Ancak kurum, sistemi tanıtmak için şehir, şehir geziyor.
Hakkının yendiğini, idarenin yanlış yaptığını düşünenlere duyurulur.
————————-
15 Temmuz’da kol kola…
Adalet Yürüyüşü‘ndeki katılımcı sayısı ile 15 Temmuz etkinliklerine katılacakların sayısını kıyaslamanın son derece faydasız bir tartışmaya kapı aralayacağını düşünenlerdenim.

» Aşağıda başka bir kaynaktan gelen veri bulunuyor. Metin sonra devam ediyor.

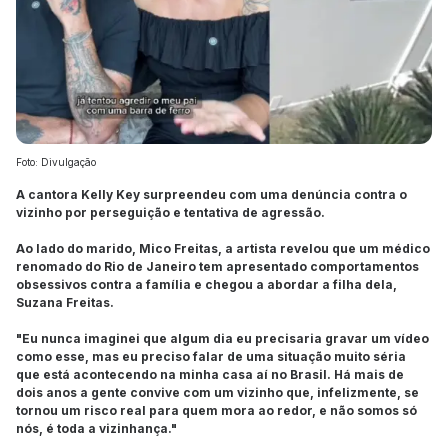
Foto: Divulgação
A cantora Kelly Key surpreendeu com uma denúncia contra o
vizinho por perseguição e tentativa de agressão.
Ao lado do marido, Mico Freitas, a artista revelou que um médico
renomado do Rio de Janeiro tem apresentado comportamentos
obsessivos contra a família e chegou a abordar a filha dela,
Suzana Freitas.
"Eu nunca imaginei que algum dia eu precisaria gravar um vídeo
como esse, mas eu preciso falar de uma situação muito séria
que está acontecendo na minha casa aí no Brasil. Há mais de
dois anos a gente convive com um vizinho que, infelizmente, se
tornou um risco real para quem mora ao redor, e não somos só
nós, é toda a vizinhança."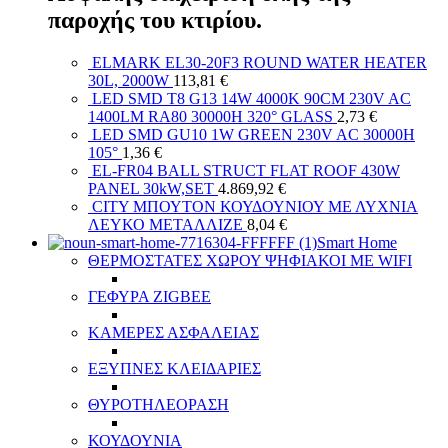
παροχής του κτιρίου.
ELMARK EL30-20F3 ROUND WATER HEATER
30L, 2000W
113,81
€
LED SMD T8 G13 14W 4000K 90CM 230V AC
1400LM RA80 30000H 320° GLASS
2,73
€
LED SMD GU10 1W GREEN 230V AC 30000H
105°
1,36
€
EL-FR04 BALL STRUCT FLAT ROOF 430W
PANEL 30kW,SET
4.869,92
€
CITY ΜΠΟΥΤΟΝ ΚΟΥΔΟΥΝΙΟΥ ΜΕ ΛΥΧΝΙΑ
ΛΕΥΚΟ ΜΕΤΑΛΛΙΖΕ
8,04
€
Smart Home
ΘΕΡΜΟΣΤΑΤΕΣ ΧΩΡΟΥ ΨΗΦΙΑΚΟΙ ΜΕ WIFI
ΓΕΦΥΡΑ ZIGBEE
ΚΑΜΕΡΕΣ ΑΣΦΑΛΕΙΑΣ
ΕΞΥΠΝΕΣ ΚΛΕΙΔΑΡΙΕΣ
ΘΥΡΟΤΗΛΕΟΡΑΣΗ
ΚΟΥΔΟΥΝΙΑ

Pek ala bir yurttaş, adalet de isteyebilir, darbelere karşı tavrını da gösterebilir.
Bu iki etkinlik arasında sayı kıyaslaması yapmak, toplumu bölmenin, milleti ayrıştırmanın, vatandaşı kamplaştırmanın dik alasıdır.
O halde muhalefet belediyelerinin o gün ulaşımı ücretsiz yapmasını ve etkinliklere destek vermesi umut verici.
Türk toplumunun bütünlüğü, bu iki ana damarın birlikte inşa edeceği demokrasiyle sağlanır, başka yolu yok!
——————–
Karacabey’de bir tuhaf durum
Dün medyada tanıştım Bursa Karacabeyliler Derneği Başkanı Yüksel Ceylan’la.
Tam 26 bin üyesi varmış derneğin.
Öğrencilere burs, ücretsiz özel ders ve halk oyunları eğitimi gibi hizmetler veriyorlarmış kısaca.
Bu vesileyle Bursa’da 200 bin Karacabeylinin yaşadığını da öğrendim.
Serde gazetecilik var ya, Karacabey Belediye Başkanı Ali Özkan‘la ilişkilerini sordum.
Buz gibiymiş…
Ne Ali Özkan derneğe, ne de Yüksel Ceylan Karacabey Belediyesi‘ne adım atıyormuş.
Ancak o kadar üstelememe rağmen, somut bir neden öğrenemedim bu tuhaf durum için.
Sadece, derneğin 2013 yılında yapılan kongresinde hazirun listesinde Mustafa Esgin ve Önder Matlı‘nın olmayışından kaynaklanan bir sorundan söz etti Ceylan.
“Esgin de Matlı da üye olmadıkları için listede yoktu. Ayrıca bu iki arkadaşımız da bu durumdan alınganlık göstermemesine rağmen, sadece Ali Özkan sorun yaptı” dedi Ceylan.
Ancak Ceylan, Özkan‘a zeytin dalı uzatırcasına, “Derneğimiz ile Karacabey Belediye Başkanı’nın ilişkilerinin kötü olmasını istemeyiz. Bu durumu ben kendime yakıştıramıyorum” diyerek, bir bakıma öz eleştiri yaptı.